Um dos Magos na sala respondeu com dificuldade:

— Esgotamento...de mana...?

— Correto! Quando nossa mana é esgotada e depois recuperada, o limite superior aumenta significativamente!

Foi nesse momento que todos souberam: isso não ia acabar bem. Os Magos, que momentos antes estavam tão interessados nas palavras açucaradas de Sitri, empalideceram; até Lapis assumiu uma expressão severa—certamente eles entenderam a gravidade do que Sitri acabara de dizer.

Um método fácil? Eficiente? De jeito nenhum.

De fato, o fenômeno da über recuperação de mana era relativamente conhecido, mas ninguém o praticava de bom grado—o fardo sobre o Mago era simplesmente grande demais. A expansão da capacidade de mana ocorria porque o corpo estava se preparando para a morte e tentando se adaptar à situação com todas as suas forças.
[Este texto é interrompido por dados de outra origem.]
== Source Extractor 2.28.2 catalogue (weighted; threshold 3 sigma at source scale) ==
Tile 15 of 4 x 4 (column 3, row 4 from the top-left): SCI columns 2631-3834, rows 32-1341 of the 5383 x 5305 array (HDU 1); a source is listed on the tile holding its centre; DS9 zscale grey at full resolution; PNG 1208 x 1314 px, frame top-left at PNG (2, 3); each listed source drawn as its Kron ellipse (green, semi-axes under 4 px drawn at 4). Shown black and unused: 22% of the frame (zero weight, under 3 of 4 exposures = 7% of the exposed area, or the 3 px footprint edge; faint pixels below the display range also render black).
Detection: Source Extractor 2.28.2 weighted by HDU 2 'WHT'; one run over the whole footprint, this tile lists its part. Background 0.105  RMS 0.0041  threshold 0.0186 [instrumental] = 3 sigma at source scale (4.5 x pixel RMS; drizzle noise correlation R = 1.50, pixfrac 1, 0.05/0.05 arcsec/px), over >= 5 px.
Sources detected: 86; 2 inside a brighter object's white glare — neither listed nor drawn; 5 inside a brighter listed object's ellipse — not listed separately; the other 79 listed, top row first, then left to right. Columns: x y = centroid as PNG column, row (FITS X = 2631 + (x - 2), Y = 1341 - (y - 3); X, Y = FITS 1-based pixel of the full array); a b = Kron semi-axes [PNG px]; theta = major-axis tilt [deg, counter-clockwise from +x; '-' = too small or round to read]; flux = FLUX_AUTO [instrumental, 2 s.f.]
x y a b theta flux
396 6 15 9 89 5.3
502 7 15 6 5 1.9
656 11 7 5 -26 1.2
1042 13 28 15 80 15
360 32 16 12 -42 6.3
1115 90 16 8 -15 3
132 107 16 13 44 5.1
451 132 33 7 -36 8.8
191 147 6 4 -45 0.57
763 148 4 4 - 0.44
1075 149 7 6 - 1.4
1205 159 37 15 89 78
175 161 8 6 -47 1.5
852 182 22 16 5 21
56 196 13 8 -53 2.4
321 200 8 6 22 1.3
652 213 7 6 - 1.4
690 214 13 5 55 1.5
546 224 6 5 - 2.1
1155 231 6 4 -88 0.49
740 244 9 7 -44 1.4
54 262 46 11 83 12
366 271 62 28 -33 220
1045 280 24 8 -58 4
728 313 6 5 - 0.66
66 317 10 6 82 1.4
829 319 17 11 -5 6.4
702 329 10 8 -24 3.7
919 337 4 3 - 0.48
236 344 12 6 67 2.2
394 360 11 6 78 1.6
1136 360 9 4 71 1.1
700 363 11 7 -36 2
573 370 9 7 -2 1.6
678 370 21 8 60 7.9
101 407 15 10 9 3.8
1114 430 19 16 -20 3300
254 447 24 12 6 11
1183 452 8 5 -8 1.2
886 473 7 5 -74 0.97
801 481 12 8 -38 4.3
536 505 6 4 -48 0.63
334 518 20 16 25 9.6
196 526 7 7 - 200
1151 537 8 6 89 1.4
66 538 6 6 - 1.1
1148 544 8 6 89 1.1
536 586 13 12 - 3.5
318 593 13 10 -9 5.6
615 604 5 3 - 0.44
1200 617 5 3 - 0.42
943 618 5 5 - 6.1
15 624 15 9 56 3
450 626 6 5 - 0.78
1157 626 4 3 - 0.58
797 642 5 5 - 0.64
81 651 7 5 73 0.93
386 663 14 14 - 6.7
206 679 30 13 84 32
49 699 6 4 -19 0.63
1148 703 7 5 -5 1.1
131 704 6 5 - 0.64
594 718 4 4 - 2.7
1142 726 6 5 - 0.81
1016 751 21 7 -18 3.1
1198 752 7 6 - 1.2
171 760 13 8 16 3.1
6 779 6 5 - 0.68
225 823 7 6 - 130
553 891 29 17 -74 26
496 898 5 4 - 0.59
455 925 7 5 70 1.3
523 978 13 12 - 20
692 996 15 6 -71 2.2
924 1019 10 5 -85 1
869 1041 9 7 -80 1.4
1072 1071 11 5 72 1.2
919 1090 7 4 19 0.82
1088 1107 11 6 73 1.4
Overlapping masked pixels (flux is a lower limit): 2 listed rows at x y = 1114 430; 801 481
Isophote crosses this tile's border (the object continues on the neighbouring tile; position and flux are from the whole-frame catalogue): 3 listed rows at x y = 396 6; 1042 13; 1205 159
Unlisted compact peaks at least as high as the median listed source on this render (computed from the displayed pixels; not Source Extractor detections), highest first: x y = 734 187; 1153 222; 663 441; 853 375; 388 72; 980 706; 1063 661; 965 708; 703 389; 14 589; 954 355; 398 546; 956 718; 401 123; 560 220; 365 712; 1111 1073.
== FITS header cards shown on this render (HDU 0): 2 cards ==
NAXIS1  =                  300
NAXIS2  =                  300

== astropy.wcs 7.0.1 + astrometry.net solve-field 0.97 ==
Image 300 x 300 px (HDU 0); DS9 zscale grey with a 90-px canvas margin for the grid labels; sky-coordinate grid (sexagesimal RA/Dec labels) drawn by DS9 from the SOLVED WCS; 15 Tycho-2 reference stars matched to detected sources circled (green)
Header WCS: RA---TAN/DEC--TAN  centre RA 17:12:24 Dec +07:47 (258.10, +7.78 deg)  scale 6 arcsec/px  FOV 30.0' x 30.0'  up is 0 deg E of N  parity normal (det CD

— Eu ouvi dizer que a capacidade de mana expande durante a recuperação, senhora. Mas até nós precisaríamos de um tempo considerável—

— E é aqui que minha poção especial de restauração de mana entra em cena.

Em resposta à pergunta de Kris, Sitri puxou do bolso uma poção com um certo orgulho. Era uma poção de tom escuro e turvo, como se tinta preta tivesse sido dissolvida nela.

Eu pensei que poções de restauração de mana deveriam ser... de uma cor mais vibrante?

Segurando o conta-gotas, Sitri disse confiante:

— Esta é a fórmula especial desenvolvida para Lucia. No caso de Marietta, eu suspeito que apenas algumas gotas já seriam suficientes para a recuperação.

— Espera aí—

Mas a tentativa de Sven de intervir veio um instante tarde demais.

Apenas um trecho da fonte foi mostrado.